News / Calgary

Naheed Nenshi signs on to ask council to suspend public art program temporarily amid Bowfort Tower controversy

The art installation at the new Bowfort Road interchange in Calgary's northwest has sparked concerns over the city's public art process

The first half of a new public art installation at the Trans Canada Highway and Bowfort Road interchange.

SYSTEM / Calgary Freelance

The first half of a new public art installation at the Trans Canada Highway and Bowfort Road interchange.

Calgary's Bowfort Towers are still standing strong despite the amount of criticism the piece of art has received since it was unveiled

But according to Mayor Naheed Nenshi, who has signed a Notice of Motion headed for council's floor, there's appetite to temporarily suspend the public art program while the city tweaks the processes behind it to be culturally sensitive and seek more public input.

Early Thursday morning, the Mayor Naheed Nenshi, along with members of Treaty 7, released a joint statement on the towers in order to quell some of the concerns the Indigenous community had with the work of art. 

When half of the piece of art was unveiled, unfortunately, the city gave the impression in their statements that it was inspired by indigenous culture.

But the artist, who is not indigenous, told Metro that the art was not Indigenous at all and that he had consulted a Blackfoot elder and others about the piece. 

"I was very pleased that the Treaty 7 chiefs were willing to work so constructively with the city to really acknowledge good intentions, and to figure out how to do this better going forward," said Nenshi.

In the joint statement, the mayor suggests it was an accidental series of events that created outrage in the Indigenous community over the peace.

"This was never meant to be an Indigenous art work, nor inspired by Indigenous themes. This was not part of the request for proposals that was sent out by The City," read the statement.

"However, given the significance of the land, and following the guidelines of The City’s new Indigenous Policy, The City asked the artist (late in the design process) to seek the expertise of a Treaty 7 traditional knowledge keeper to advise on the project. This particular knowledge keeper."

According to the agreed-upon statement, the outrage sparked debate and now the mayor and chiefs are pledging to include more public input on future projects including Indigenous input, and implementing more ways for local Indigenous artists to participate in the Public Art Program.

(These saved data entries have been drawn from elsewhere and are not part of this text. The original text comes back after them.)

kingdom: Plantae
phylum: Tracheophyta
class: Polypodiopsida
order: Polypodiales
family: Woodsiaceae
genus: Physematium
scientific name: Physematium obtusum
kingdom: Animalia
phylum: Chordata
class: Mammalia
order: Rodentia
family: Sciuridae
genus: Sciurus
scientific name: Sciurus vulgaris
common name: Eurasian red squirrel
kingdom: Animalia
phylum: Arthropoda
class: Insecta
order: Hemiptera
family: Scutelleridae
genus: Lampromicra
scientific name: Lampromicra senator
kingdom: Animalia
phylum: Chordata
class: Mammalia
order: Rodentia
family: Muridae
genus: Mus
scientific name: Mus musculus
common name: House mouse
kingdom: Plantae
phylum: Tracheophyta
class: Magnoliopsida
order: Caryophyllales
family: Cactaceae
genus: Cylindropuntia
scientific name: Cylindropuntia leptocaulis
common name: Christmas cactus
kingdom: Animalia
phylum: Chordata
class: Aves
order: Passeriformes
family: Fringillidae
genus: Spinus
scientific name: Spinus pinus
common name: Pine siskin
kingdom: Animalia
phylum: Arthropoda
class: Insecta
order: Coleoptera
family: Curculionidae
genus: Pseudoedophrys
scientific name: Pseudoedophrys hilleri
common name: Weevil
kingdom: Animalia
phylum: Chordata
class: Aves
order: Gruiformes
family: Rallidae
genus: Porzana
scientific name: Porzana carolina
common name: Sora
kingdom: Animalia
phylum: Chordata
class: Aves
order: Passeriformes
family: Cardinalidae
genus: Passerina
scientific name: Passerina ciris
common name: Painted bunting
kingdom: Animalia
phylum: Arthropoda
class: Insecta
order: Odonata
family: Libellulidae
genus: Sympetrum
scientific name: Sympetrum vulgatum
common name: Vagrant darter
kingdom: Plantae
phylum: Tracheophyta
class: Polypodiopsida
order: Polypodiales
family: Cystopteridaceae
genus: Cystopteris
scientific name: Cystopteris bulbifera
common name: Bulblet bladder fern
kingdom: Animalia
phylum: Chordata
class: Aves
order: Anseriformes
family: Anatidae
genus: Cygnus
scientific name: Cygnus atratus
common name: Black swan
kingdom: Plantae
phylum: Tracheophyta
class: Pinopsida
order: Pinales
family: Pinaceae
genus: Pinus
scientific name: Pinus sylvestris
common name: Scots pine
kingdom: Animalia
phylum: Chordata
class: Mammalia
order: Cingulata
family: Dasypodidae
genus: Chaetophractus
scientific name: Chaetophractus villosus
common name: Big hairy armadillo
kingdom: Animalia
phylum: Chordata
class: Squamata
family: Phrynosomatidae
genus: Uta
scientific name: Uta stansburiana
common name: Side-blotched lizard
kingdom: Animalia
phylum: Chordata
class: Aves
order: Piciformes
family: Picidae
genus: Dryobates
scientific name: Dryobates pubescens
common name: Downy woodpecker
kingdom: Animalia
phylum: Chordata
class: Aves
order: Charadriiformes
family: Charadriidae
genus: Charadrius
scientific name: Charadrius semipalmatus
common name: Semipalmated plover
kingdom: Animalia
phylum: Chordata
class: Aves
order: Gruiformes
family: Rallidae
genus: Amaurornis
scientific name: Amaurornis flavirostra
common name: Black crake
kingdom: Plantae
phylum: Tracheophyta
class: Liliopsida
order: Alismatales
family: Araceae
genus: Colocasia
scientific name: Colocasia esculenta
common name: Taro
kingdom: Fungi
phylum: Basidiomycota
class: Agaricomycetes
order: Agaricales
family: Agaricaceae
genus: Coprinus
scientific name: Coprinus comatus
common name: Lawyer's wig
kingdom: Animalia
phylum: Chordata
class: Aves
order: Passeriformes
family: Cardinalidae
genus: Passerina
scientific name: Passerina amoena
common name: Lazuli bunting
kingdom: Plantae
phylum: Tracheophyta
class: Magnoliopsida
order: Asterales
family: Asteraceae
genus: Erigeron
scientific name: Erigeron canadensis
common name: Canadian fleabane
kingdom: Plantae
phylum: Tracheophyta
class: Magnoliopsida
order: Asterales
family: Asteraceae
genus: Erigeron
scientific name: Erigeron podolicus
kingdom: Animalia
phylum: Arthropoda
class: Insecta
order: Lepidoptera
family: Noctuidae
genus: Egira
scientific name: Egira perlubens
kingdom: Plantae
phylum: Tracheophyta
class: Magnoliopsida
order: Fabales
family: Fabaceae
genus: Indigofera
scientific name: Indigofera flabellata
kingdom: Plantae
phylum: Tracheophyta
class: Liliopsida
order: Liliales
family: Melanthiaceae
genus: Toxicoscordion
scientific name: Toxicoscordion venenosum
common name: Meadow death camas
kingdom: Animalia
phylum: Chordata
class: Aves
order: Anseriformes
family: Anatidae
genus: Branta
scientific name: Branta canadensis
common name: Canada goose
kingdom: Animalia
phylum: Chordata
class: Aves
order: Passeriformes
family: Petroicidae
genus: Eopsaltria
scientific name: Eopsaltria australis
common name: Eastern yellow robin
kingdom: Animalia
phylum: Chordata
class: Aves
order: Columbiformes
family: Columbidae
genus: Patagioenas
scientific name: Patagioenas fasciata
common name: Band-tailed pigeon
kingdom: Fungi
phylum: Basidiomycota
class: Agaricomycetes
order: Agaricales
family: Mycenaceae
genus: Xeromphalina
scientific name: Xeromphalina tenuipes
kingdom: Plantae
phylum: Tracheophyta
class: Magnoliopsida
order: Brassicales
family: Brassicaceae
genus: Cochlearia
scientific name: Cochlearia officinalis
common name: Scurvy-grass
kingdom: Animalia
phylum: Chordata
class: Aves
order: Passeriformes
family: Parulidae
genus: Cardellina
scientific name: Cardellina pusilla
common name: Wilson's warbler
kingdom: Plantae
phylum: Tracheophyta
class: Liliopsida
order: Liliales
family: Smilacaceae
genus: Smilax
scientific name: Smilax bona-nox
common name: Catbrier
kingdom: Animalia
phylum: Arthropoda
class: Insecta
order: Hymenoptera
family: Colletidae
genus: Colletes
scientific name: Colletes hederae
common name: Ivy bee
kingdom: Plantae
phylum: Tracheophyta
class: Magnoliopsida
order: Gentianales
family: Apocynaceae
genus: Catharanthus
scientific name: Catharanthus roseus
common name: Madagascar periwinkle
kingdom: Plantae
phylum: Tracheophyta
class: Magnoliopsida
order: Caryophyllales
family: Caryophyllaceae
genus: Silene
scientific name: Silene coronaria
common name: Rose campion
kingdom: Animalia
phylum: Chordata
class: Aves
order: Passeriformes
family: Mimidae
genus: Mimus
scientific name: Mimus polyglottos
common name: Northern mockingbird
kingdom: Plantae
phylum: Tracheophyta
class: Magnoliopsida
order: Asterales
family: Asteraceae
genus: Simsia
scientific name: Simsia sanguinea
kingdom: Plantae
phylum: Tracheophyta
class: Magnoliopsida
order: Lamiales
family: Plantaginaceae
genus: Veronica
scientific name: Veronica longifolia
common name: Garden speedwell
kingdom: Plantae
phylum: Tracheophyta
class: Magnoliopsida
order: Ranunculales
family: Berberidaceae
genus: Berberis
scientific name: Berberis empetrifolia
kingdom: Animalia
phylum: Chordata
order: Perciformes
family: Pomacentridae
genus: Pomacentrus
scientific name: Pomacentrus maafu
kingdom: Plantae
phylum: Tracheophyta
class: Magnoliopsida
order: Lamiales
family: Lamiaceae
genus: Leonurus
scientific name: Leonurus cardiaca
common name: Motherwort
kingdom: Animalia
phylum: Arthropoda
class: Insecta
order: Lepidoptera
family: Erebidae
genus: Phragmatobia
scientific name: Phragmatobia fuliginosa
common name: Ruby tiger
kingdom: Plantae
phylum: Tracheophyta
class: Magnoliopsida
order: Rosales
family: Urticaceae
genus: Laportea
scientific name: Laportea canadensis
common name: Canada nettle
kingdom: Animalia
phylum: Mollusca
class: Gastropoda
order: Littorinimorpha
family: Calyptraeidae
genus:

"We note with support the work that the Public Art Program has been doing in this area for the last several months in training artists in how to submit successful bids, and structuring some projects and proposals to be more attractive to emerging artists," read the statement.

"We also support that The City of Calgary has set up a committee to explore sharing more Indigenous public art in Calgary—a committee that was being developed before this issue was recently raised."

There is also some controversy about the pieces resemblance to traditional burial scaffolding, which the statement said was not the artist's intent. 

As the statement points out, the knowledge keeper did not identify any resemblance to scaffolding during their review of the work.